Gatling is a powerful performance testing tool that supports HTTP, WebSocket, Server-Sent-Events, and JMS. Gatling is built on top of Akka that enables thousands of virtual users on a single machine. Akka has a message-driven architecture, and this overrides the JVM limitation of handling many threads. Virtual users are not threads but messages.
Gatling is capable of creating an immense amount of traffic from a single node, which helps to obtain the most precise information during the load testing.
Gatling reports are a valuable source of information to read the performance data by providing some details about requests and response timing.
There are the following report types in Gatling:
- Indicators
- Statistics
- Active users among time
- Response time distribution
- Response time percentiles over time (OK)
- Number of requests per second
- Number of responses per second
- Response time against Global RPS
This chart shows how response times are distributed among the standard ranges.
The right panel shows the number of OK/KO requests.
This table shows some standard statistics such as min, max, average, standard deviation, and percentiles globally and per request.
This chart displays the active users during the simulation: total and per scenario.
“Active users” is neither “concurrent users” or “users arrival rate”. It’s a kind of mixed metric that serves for both open and closed workload models, and that represents “users who were active on the system under load at a given second”.
It’s computed as:
(number of alive users at previous second)
+ (number of users that were started during this second)
- (number of users that were terminated during the previous second)
This chart displays the distribution of response times.

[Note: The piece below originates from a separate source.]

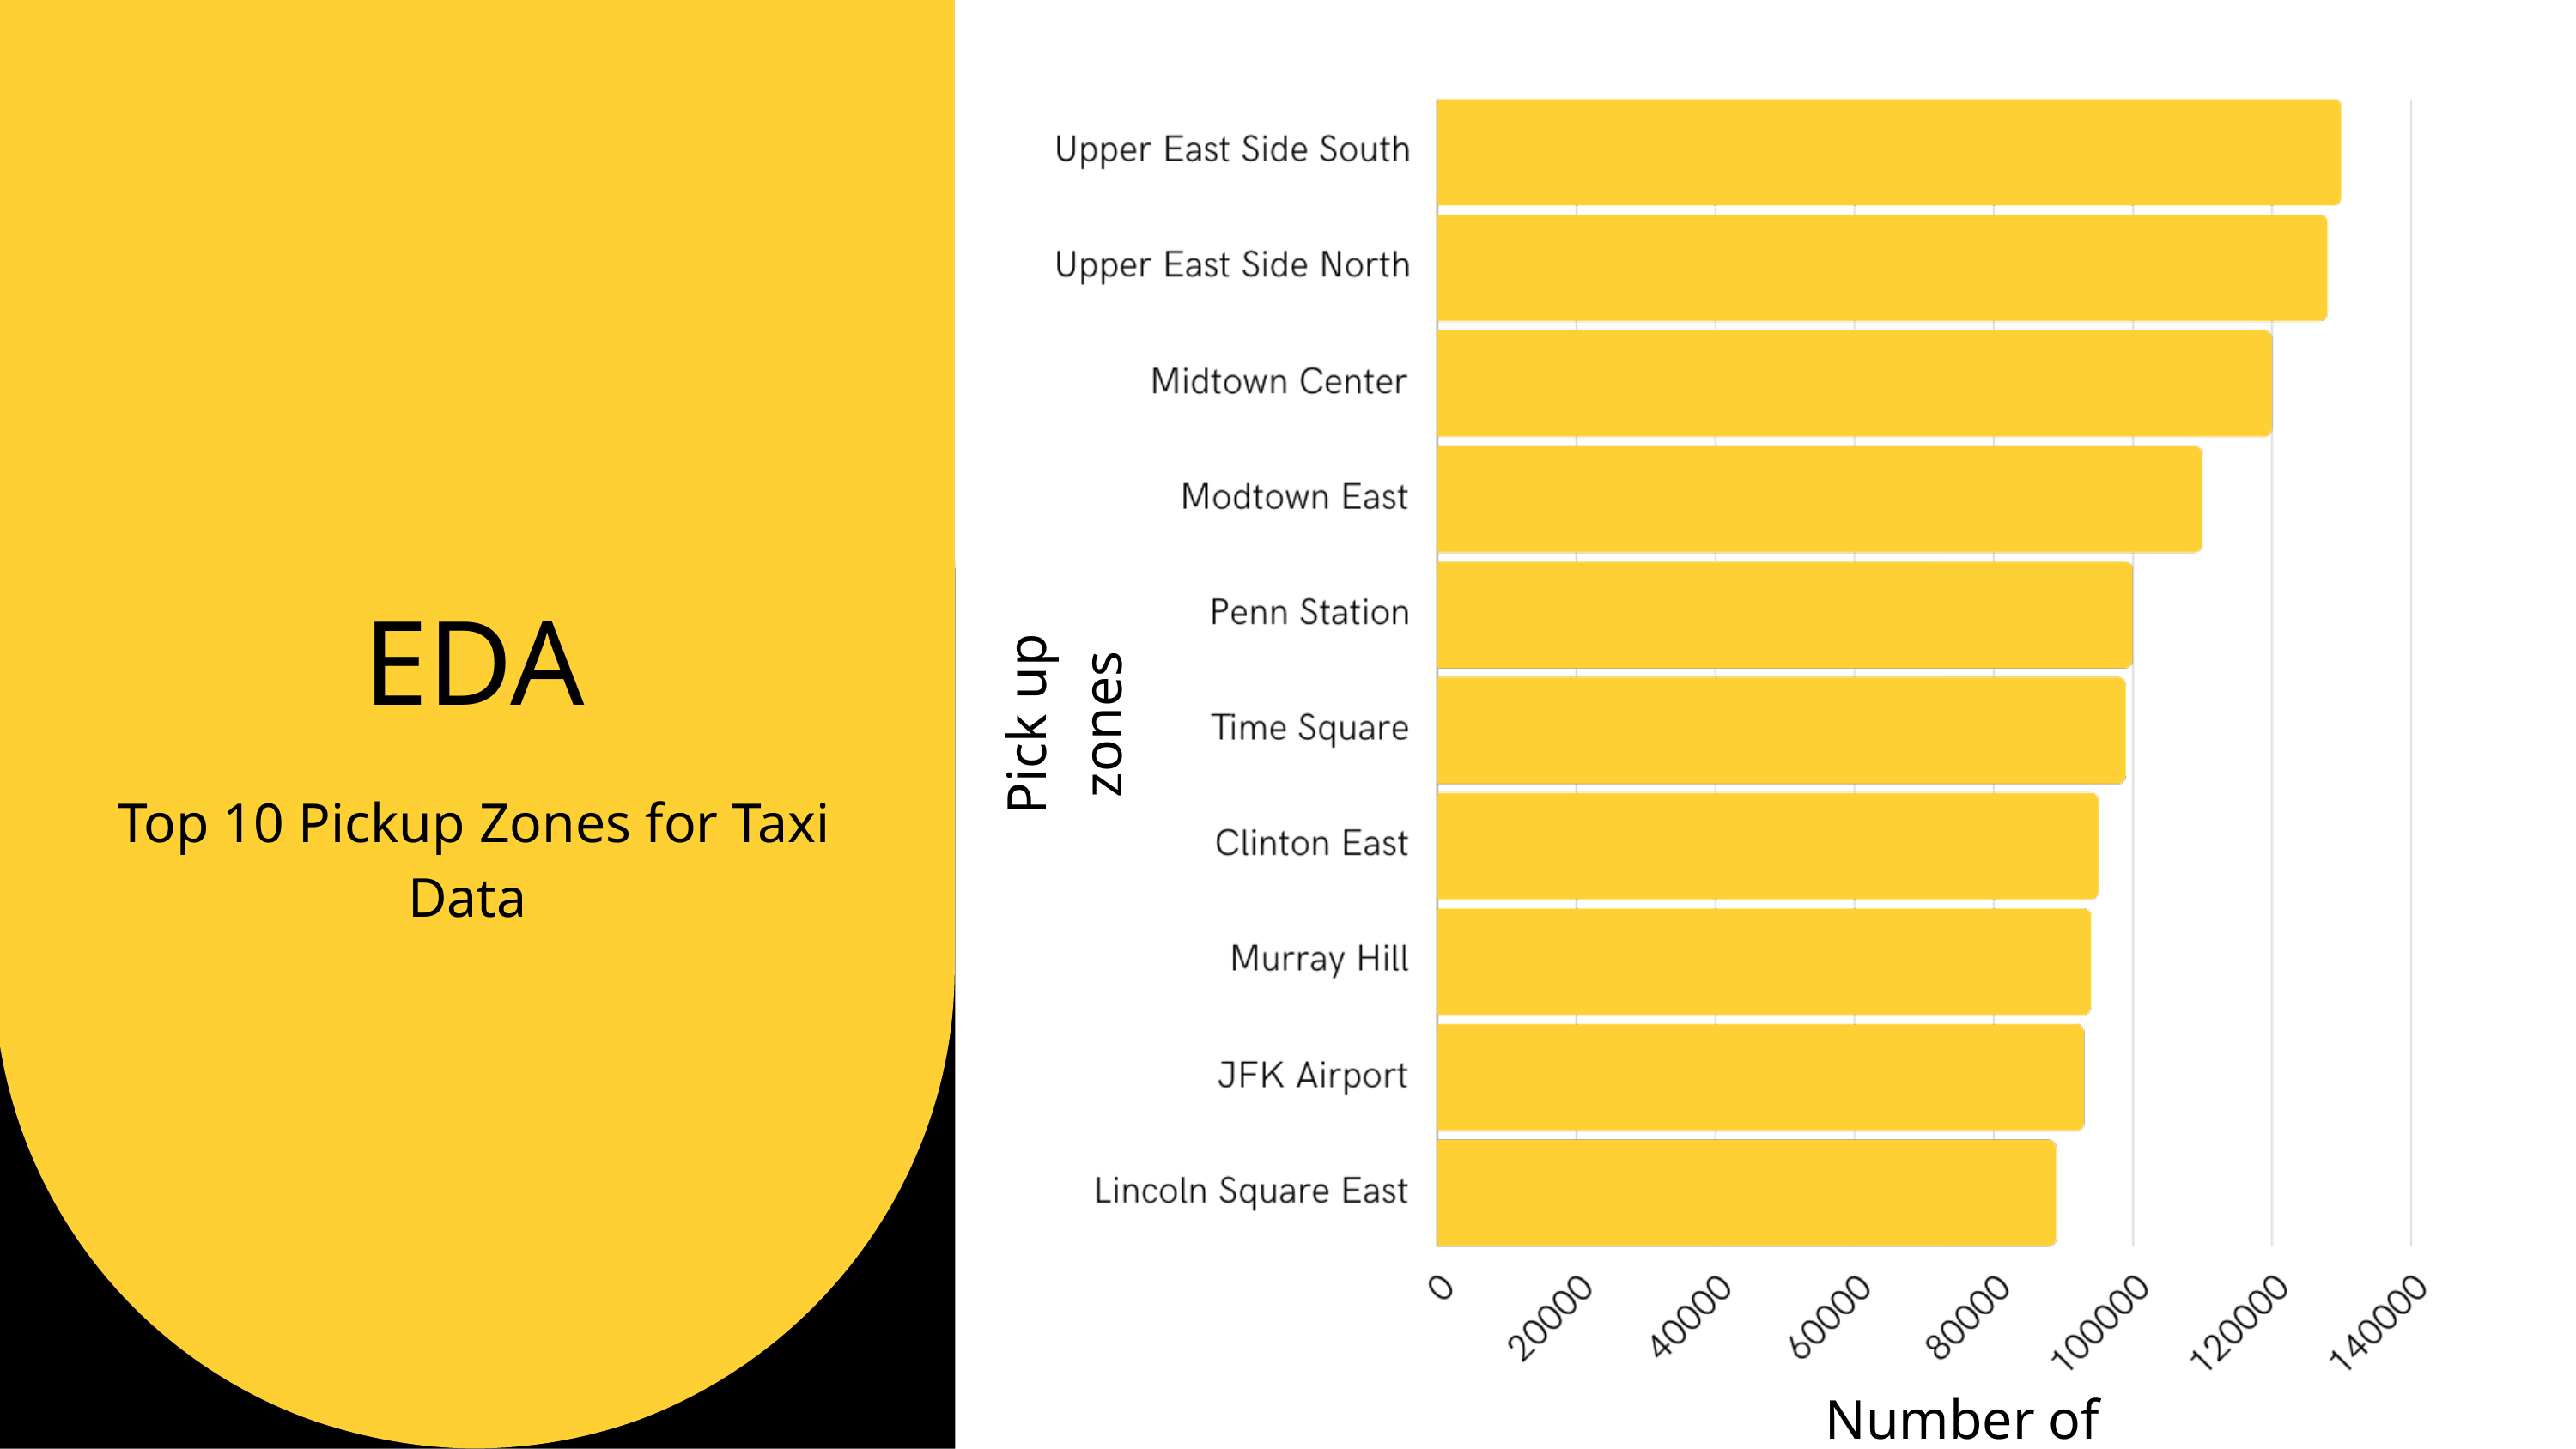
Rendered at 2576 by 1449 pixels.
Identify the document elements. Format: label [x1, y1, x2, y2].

This chart displays a variety of response time percentiles over time, but only for successful requests. As failed requests can end prematurely or be caused by timeouts, they would have a drastic effect on the percentiles computation.
This chart displays the number of requests sent per second overtime.
This chart displays the number of responses received per second overtime: total, successes, and failures.
This chart shows how the response time for the given request is distributed, depending on the overall number of requests at the same time.